◆ **Text excerpt**:
— BEGIN —

Attic System Design
Attic System Design
(OP)
Please see attached PDF for reference. I am having a heck of a time getting this system to work and I have ran out of ideas so I figured I would come here and see if any of you can see an option that I may be missing.
This is an assisted living center with a NFPA 13 system. It is fed from a riser in the South West corner of the building. Dwelling units and common areas are protected by pendents that are fed from CPVC piping tented in the attic. This forces me to use attic sprinklers that are listed for protection of CPVC piping. Attic system is a dry system to add to my frustrations. At this point, in order to satisfy demand I am having to run a 4" main line throughout most of the building with 2" & 1 1/2" branch lines everywhere else. This pushes my system over 1000 gallons which will force me to have a specific water delivery time.
Does anybody have any design suggestions that I may be missing in my layout that may help reduce pipe sizes to get my system volume down?
This is an assisted living center with a NFPA 13 system. It is fed from a riser in the South West corner of the building. Dwelling units and common areas are protected by pendents that are fed from CPVC piping tented in the attic. This forces me to use attic sprinklers that are listed for protection of CPVC piping. Attic system is a dry system to add to my frustrations. At this point, in order to satisfy demand I am having to run a 4" main line throughout most of the building with 2" & 1 1/2" branch lines everywhere else. This pushes my system over 1000 gallons which will force me to have a specific water delivery time.
Does anybody have any design suggestions that I may be missing in my layout that may help reduce pipe sizes to get my system volume down?





RE: Attic System Design
The only things that have worked in the past is adding Exhausters at the end runs. These are expensive.
Optimally, adding system risers to split the volume is best. Though no one wants to run separate underground feeds etc..
Do you have FDT (INSERT TRADEMARK SYMBOL HERE) from TYCO? It always helps to know what the actual is showing now..
Your pipe sizes look good considering what is being delivered..
Good Luck
R/
Matt
RE: Attic System Design
A low pressure dry valve would be your best option since your system is pretty much one long line so you want to get as little resistance as possible from air pressure.

— END —

◆ **Dataset**:
— BEGIN —

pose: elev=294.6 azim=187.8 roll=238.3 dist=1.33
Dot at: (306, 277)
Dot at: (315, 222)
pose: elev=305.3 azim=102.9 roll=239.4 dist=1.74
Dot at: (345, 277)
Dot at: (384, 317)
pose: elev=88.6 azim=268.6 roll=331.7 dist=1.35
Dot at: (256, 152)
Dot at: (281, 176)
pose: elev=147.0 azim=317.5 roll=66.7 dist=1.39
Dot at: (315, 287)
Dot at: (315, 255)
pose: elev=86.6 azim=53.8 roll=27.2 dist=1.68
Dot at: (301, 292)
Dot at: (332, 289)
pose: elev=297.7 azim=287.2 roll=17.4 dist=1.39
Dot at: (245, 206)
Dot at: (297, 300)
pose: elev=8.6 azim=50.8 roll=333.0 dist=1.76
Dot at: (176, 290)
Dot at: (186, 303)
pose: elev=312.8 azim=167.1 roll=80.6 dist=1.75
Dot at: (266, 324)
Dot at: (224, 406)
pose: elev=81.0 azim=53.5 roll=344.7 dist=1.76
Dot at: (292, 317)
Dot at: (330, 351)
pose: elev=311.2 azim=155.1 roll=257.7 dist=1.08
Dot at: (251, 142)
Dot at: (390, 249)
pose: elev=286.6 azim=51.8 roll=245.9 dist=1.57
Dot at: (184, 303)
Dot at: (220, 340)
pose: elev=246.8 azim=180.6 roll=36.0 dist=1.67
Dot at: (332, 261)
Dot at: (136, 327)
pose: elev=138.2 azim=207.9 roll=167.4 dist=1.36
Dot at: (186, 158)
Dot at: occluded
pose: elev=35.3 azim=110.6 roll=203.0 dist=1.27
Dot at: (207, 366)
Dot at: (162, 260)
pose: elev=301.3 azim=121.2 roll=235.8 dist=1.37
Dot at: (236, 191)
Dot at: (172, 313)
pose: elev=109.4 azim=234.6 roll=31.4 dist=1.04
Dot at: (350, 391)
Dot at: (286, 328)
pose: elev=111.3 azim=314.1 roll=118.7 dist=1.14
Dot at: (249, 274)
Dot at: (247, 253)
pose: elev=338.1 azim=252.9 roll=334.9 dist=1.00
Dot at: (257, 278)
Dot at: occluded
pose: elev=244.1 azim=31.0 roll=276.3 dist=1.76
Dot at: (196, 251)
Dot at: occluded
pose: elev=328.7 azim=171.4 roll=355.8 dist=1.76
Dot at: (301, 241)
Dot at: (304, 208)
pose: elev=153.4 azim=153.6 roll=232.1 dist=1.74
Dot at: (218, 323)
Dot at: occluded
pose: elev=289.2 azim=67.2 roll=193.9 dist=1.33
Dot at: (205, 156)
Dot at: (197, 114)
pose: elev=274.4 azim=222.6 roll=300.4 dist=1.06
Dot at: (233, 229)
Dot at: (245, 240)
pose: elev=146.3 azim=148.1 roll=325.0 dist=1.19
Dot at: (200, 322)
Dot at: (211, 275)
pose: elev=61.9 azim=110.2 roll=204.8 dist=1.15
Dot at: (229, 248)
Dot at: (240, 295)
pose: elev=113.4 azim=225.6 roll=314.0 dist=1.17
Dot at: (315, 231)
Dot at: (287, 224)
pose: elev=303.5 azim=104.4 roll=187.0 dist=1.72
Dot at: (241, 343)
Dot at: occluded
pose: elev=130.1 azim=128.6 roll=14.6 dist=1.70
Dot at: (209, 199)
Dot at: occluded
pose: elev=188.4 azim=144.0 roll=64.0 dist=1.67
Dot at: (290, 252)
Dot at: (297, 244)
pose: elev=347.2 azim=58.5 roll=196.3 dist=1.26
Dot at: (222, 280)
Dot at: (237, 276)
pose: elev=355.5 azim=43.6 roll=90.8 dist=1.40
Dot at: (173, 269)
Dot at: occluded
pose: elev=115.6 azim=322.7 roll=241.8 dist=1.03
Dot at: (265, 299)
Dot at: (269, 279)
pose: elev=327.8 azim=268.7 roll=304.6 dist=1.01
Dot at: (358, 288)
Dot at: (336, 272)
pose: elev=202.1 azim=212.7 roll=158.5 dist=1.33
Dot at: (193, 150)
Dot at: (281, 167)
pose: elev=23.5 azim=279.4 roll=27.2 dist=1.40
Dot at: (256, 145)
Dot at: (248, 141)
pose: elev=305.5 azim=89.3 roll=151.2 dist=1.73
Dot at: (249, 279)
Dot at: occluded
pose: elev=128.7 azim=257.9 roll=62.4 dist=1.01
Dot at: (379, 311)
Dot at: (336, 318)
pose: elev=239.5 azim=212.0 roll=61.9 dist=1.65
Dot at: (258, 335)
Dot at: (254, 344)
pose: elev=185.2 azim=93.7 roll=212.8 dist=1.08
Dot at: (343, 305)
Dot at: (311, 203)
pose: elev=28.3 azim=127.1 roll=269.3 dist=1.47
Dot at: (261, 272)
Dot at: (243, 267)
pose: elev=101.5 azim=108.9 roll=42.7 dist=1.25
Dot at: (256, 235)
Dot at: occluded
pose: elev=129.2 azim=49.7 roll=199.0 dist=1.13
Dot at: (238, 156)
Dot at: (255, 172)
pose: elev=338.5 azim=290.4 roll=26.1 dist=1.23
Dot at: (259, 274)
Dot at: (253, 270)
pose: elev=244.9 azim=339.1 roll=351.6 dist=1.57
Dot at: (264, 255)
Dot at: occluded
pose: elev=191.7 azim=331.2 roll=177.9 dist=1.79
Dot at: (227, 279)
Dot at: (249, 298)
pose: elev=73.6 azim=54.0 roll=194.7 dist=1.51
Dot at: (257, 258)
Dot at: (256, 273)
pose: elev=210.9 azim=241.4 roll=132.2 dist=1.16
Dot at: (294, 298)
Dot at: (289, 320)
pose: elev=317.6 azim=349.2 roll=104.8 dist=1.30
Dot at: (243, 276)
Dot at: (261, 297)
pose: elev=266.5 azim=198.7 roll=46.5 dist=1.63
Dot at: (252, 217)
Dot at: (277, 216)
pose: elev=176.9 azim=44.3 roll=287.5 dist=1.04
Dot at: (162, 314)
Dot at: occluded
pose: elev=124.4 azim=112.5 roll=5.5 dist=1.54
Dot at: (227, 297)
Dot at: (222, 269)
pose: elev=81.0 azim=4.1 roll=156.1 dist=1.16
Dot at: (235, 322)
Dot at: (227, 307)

— END —

◆ **Aim 1**: From the attic system design thread, duplicate the stretch from "Optimally, adding system" through "is being delivered..".
◆ **Aim 2**: In the attic system design thread, where is the riser that feeds the system located?

◆ **Task solution 1**:
Optimally, adding system risers to split the volume is best. Though no one wants to run separate underground feeds etc..
Do you have FDT (INSERT TRADEMARK SYMBOL HERE) from TYCO? It always helps to know what the actual is showing now..
Your pipe sizes look good considering what is being delivered..

◆ **Task solution 2**: The riser is in the South West corner of the building.